Ele destaca que a gestão de Bruno é amplamente rejeitada pela população e que, apesar das emendas enviadas por senadores e deputados, o município enfrenta falência no serviço de saúde, falta de medicamentos, insumos e atrasos generalizados no pagamento de fornecedores — citando inclusive o conflito com o Hospital Help.
Segundo o dirigente do Sintab, os servidores não são culpados, mas vítimas da gestão. Ele afirma que trabalhadores da saúde estão há mais de um ano sem receber no mês trabalhado, sem calendário definido, sem respeito, e que aposentadorias seguem travadas porque dependem de decreto do prefeito — impedindo progressões e avaliações.
Napoleão também denuncia perdas acumuladas, como o adicional de risco de vida congelado em R$ 92, e o fato de trabalhadores de apoio receberem menos de um salário mínimo. Para ele, nenhuma gestão tem sucesso atacando servidores, e Bruno falha ao persegui-los, ignorá-los e judicializar greves legítimas.

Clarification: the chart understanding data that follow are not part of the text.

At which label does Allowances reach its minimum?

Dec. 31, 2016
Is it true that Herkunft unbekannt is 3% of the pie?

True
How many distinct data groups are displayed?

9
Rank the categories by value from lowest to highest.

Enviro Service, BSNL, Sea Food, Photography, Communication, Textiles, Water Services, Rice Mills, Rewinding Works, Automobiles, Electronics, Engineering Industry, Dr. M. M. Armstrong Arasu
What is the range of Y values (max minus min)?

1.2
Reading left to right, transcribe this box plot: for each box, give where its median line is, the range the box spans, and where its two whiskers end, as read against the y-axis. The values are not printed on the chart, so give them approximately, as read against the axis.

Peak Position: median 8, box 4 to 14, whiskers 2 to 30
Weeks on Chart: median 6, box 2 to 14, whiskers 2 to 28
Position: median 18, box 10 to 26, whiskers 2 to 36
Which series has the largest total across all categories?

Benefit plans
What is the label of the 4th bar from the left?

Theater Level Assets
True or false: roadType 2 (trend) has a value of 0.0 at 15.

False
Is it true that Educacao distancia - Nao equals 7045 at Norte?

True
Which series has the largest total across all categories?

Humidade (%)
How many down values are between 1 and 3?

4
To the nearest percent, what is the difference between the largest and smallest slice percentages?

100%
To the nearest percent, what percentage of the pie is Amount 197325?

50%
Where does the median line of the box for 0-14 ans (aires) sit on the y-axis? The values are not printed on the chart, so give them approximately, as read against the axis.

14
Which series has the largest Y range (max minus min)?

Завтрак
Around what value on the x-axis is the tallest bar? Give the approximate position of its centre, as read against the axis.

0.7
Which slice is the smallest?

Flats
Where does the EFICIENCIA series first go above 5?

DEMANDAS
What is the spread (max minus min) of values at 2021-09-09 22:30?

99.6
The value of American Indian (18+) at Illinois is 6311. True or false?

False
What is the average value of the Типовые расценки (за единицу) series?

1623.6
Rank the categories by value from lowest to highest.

Ele afirma ainda que o prefeito deveria ter usado seu retorno às mídias para explicar o uso dos recursos da União, os investimentos do Tesouro Municipal em saúde e educação e apresentar resultados de auditorias e licitações — especialmente diante das acusações que envolvem a saúde pública da cidade.
Napoleão conclui dizendo que a fala do prefeito foi um desastre e que os líderes que o colocaram no comando da cidade também têm responsabilidade, já que Bruno nunca teve experiência administrativa. Para ele, a gestão demonstra desprezo pelos servidores e incapacidade de governar.